- **Excerpted passage**
-- Opening Marker --
# Ric Ocasek dies



## Guest (Sep 16, 2019)

https://www.tmz.com/2019/09/15/ric-ocasek-the-cars-frontman-singer-dead-dies-75/


----------



## Strange Magic (Sep 14, 2015)

The Cars: great slightly off-center pop band. Many fine songs indeed. May Ric RIP.

https://www.google.com/search?q=you...d+up&ie=UTF-8&oe=UTF-8&hl=en-us&client=safari


----------



## elgar's ghost (Aug 8, 2010)

I was never a Cars fan a such - I only ever took to some of the stuff from the first three albums but Ric was a talented songwriter/frontman in a very good band.


----------



## starthrower (Dec 11, 2010)

May you RIP Mr Ocasek. 40 years went bye, bye much too fast. If I had to listen to a Cars album I'd pick Candy-O. I've always dug the title tune, and Dangerous Type. I didn't realize they had so many fans. Their hit ballad Drive has over 55 million views on YouTube.


----------



## Guest (Sep 16, 2019)

I always loved the Cars. You Might Think was a personal favorite growing up. Their early albums were a little too early for me, but I remember getting Heartbeat City brand new and loving it. I even remember Ric's solo work.


----------



## Eva Yojimbo (Jan 30, 2016)

I was saddened to hear about this. Their debut is arguably one of the top 5-10 pop-rock albums ever. Did any band ever debut with such a string of effortlessly catchy hits? They never quite recaptured that same magic, but that one album contained more classics than many bands manage in a career.
-- Closing Marker --
- **Data extract**
-- Opening Marker --
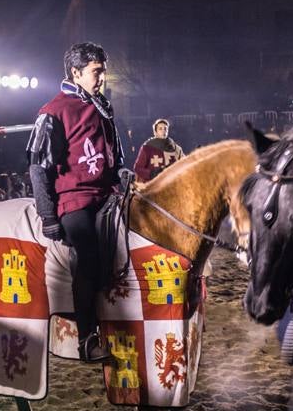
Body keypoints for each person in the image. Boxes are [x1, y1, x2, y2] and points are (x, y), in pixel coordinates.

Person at [27, 42, 125, 363]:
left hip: (108, 196)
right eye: (96, 72)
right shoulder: (53, 111)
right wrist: (48, 216)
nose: (102, 78)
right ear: (76, 72)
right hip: (74, 201)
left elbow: (114, 155)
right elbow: (38, 166)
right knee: (89, 252)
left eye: (103, 71)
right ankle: (87, 338)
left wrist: (122, 177)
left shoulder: (102, 106)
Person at [132, 117, 185, 183]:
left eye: (165, 128)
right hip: (152, 185)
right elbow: (137, 168)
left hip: (171, 184)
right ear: (155, 132)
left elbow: (184, 164)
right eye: (160, 129)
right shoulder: (147, 148)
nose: (163, 131)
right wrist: (152, 174)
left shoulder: (176, 148)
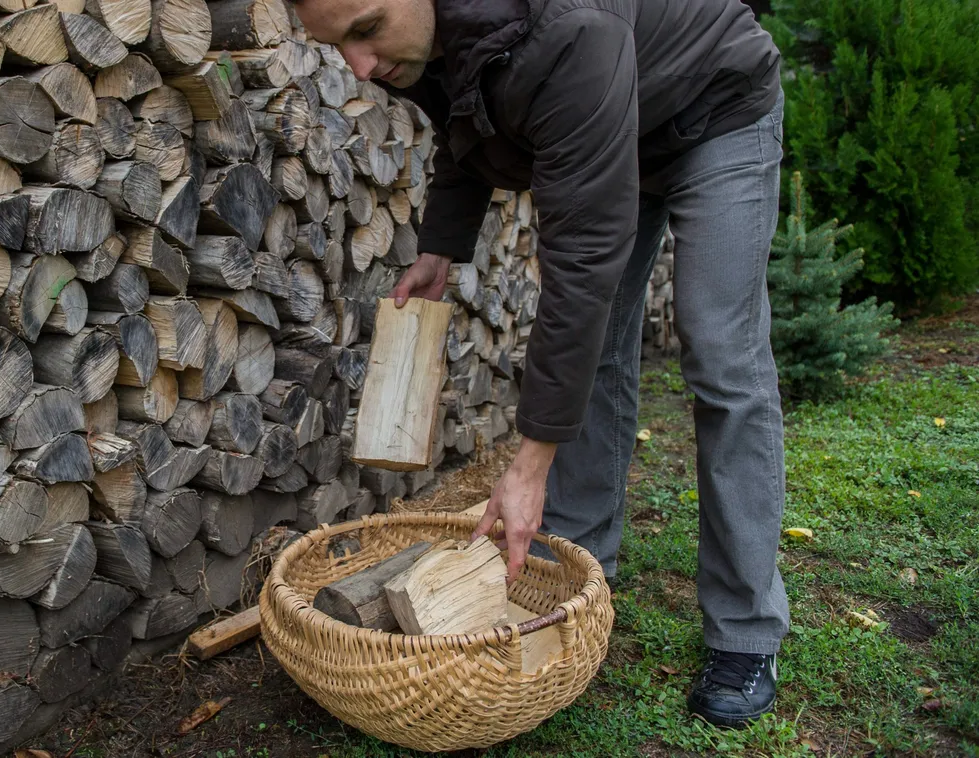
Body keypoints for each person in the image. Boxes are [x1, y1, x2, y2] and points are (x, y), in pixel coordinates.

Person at [290, 0, 790, 729]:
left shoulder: (563, 32)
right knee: (600, 350)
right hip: (612, 120)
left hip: (711, 109)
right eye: (337, 45)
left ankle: (745, 630)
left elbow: (581, 265)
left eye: (365, 30)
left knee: (721, 357)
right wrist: (442, 246)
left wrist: (528, 467)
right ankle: (578, 573)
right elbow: (466, 128)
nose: (359, 67)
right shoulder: (421, 37)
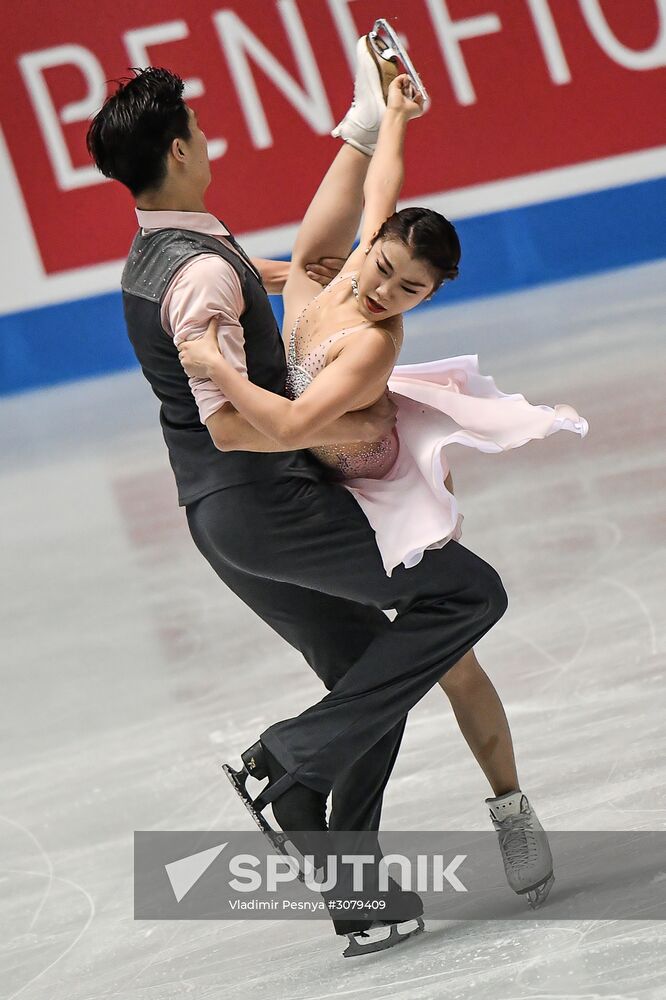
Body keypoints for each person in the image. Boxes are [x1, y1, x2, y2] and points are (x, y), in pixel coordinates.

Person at [86, 32, 543, 957]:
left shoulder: (165, 256)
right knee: (467, 595)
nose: (209, 138)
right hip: (266, 504)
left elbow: (363, 198)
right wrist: (341, 430)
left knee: (369, 678)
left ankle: (351, 881)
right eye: (200, 130)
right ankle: (288, 758)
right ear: (178, 150)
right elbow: (229, 423)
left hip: (225, 520)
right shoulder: (204, 275)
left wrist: (382, 107)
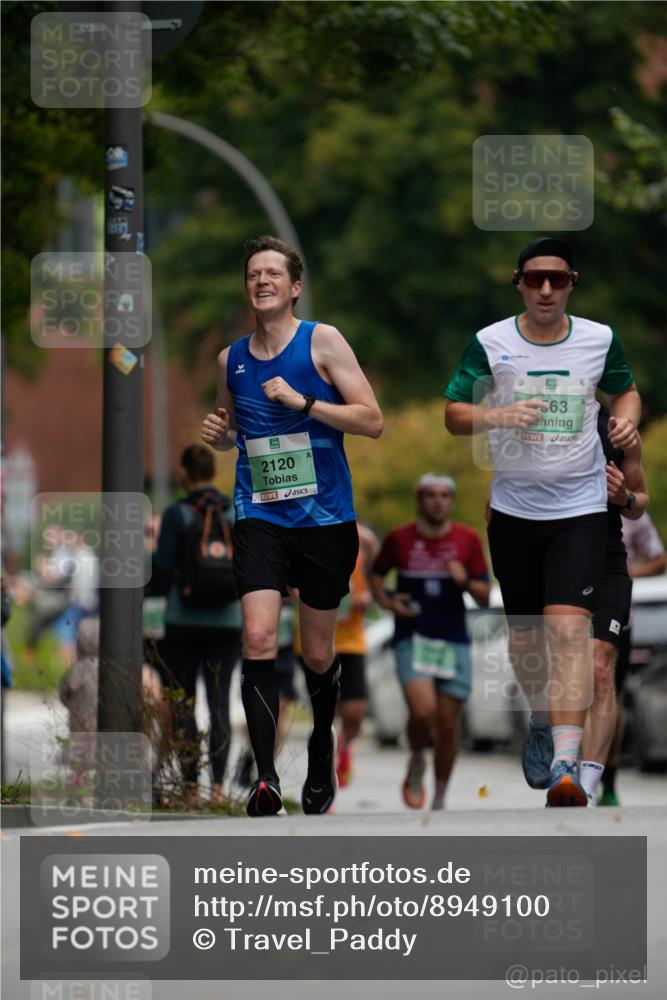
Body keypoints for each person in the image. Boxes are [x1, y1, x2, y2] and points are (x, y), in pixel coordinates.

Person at [444, 236, 641, 807]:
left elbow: (626, 392)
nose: (547, 289)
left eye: (558, 279)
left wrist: (626, 422)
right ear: (519, 284)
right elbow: (453, 414)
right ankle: (539, 717)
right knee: (527, 639)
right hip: (514, 512)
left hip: (580, 509)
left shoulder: (599, 339)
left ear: (572, 283)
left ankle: (566, 766)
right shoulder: (492, 342)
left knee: (569, 633)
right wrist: (498, 414)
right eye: (535, 279)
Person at [201, 235, 383, 817]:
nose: (262, 281)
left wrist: (304, 402)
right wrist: (221, 437)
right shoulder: (230, 359)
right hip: (260, 513)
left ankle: (321, 745)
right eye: (253, 274)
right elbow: (238, 431)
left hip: (325, 518)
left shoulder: (322, 340)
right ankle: (266, 779)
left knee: (318, 652)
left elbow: (372, 420)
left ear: (295, 286)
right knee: (257, 638)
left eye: (273, 273)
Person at [370, 474, 490, 810]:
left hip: (454, 639)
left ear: (451, 501)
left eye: (444, 495)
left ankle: (439, 795)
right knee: (423, 711)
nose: (438, 501)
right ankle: (417, 757)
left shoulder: (467, 539)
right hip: (413, 636)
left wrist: (464, 580)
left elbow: (483, 596)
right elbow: (375, 573)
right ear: (420, 500)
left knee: (448, 724)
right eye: (431, 495)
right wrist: (387, 601)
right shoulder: (399, 539)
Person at [151, 444, 242, 808]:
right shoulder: (233, 511)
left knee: (184, 704)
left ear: (183, 474)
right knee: (220, 703)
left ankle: (190, 788)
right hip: (228, 621)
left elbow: (161, 568)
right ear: (213, 473)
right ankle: (218, 788)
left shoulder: (177, 514)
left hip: (182, 621)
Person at [579, 406, 649, 806]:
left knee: (601, 674)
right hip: (558, 569)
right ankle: (563, 761)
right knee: (568, 680)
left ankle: (595, 784)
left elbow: (640, 503)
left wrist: (625, 497)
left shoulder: (617, 431)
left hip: (609, 574)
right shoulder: (539, 424)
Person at [594, 509, 666, 806]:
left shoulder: (630, 512)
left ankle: (608, 782)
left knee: (610, 695)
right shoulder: (565, 498)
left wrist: (624, 573)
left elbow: (659, 559)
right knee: (575, 695)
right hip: (573, 612)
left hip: (618, 616)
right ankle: (573, 775)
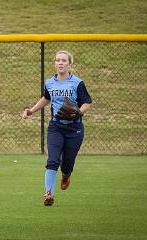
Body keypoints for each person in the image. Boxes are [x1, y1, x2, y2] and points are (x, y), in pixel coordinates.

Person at [22, 50, 92, 206]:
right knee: (52, 160)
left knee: (67, 164)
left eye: (63, 60)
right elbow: (46, 98)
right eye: (57, 60)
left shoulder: (77, 83)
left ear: (70, 64)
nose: (60, 63)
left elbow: (87, 102)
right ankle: (48, 194)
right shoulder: (50, 83)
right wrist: (31, 111)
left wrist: (78, 113)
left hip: (74, 129)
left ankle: (66, 175)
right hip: (56, 128)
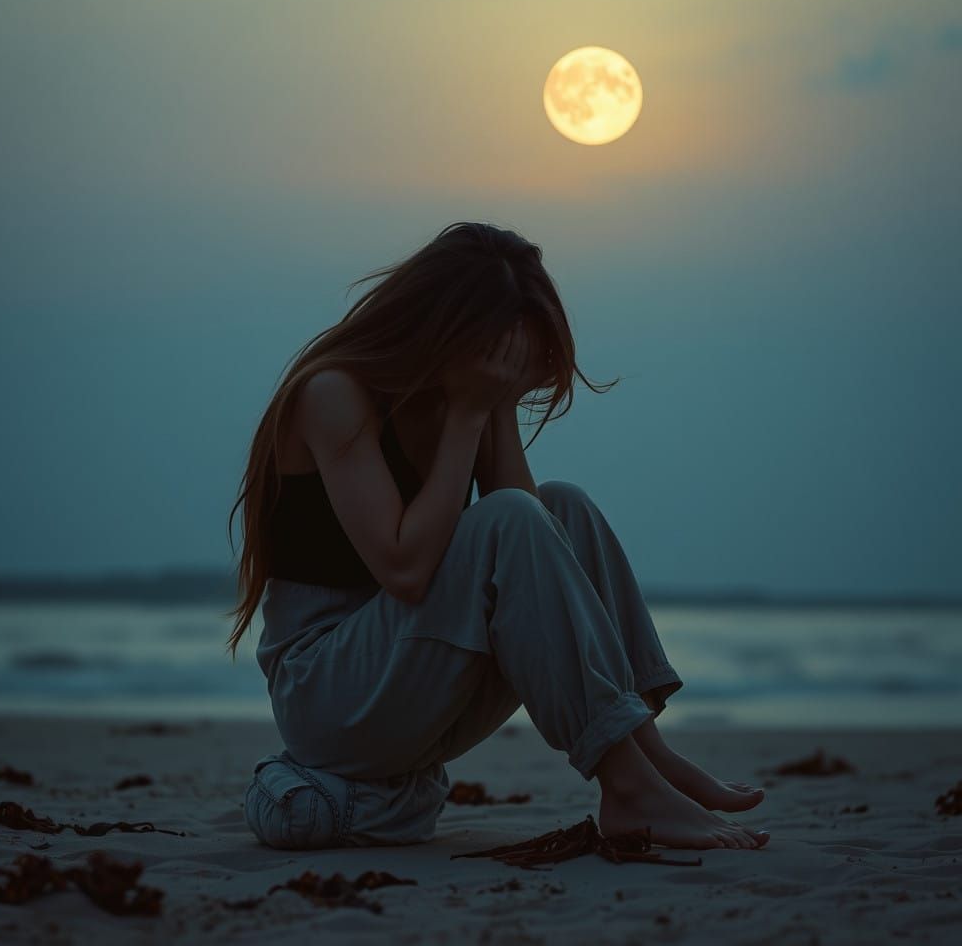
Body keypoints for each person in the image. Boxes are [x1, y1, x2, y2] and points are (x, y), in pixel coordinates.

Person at [229, 221, 769, 852]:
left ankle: (646, 753)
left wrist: (497, 410)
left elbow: (529, 525)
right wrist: (467, 412)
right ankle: (628, 787)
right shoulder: (334, 394)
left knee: (563, 508)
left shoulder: (460, 401)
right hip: (327, 694)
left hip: (408, 683)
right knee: (515, 517)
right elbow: (404, 569)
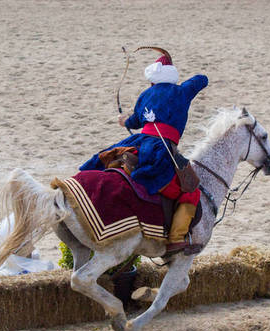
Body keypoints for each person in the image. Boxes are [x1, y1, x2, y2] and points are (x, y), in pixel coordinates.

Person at [80, 54, 208, 253]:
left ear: (152, 80)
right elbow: (203, 79)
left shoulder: (146, 95)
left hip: (139, 142)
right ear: (172, 75)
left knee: (108, 157)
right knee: (191, 190)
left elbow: (134, 122)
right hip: (163, 148)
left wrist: (124, 121)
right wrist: (183, 85)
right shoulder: (182, 91)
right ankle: (175, 239)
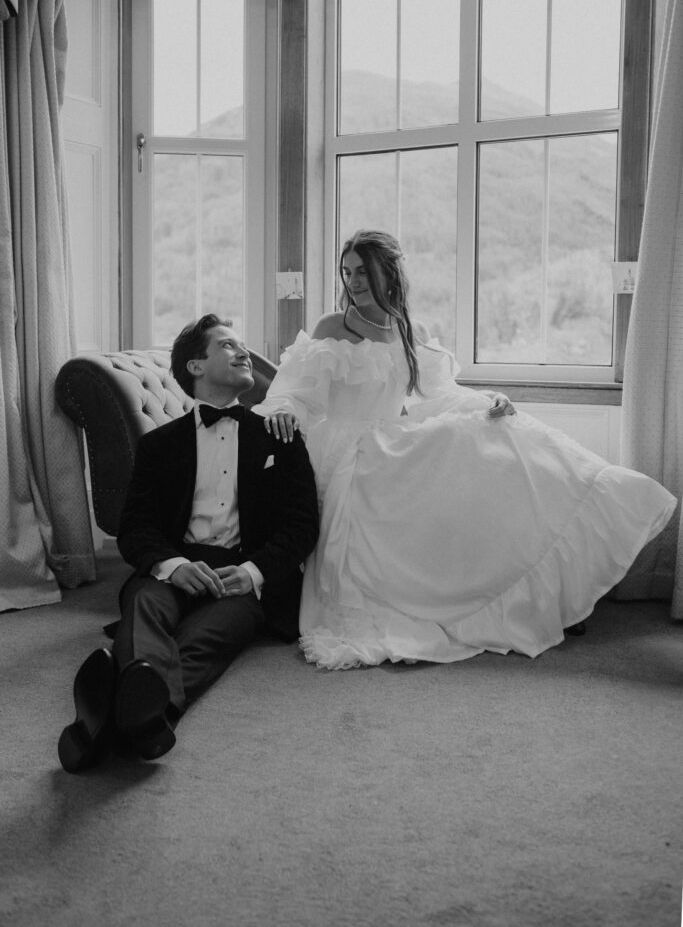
-- Closing Marker --
- **What needs to be done**
Reproduce the part of the Ric Ocasek thread that begins at the words "I always loved" and stops after "in a career.", swapping "Heartbeat City" for "Candy-O". The items have no connection to the Ric Ocasek thread.

- **Response to this exercise**
I always loved the Cars. You Might Think was a personal favorite growing up. Their early albums were a little too early for me, but I remember getting Candy-O brand new and loving it. I even remember Ric's solo work.


----------



## Eva Yojimbo (Jan 30, 2016)

I was saddened to hear about this. Their debut is arguably one of the top 5-10 pop-rock albums ever. Did any band ever debut with such a string of effortlessly catchy hits? They never quite recaptured that same magic, but that one album contained more classics than many bands manage in a career.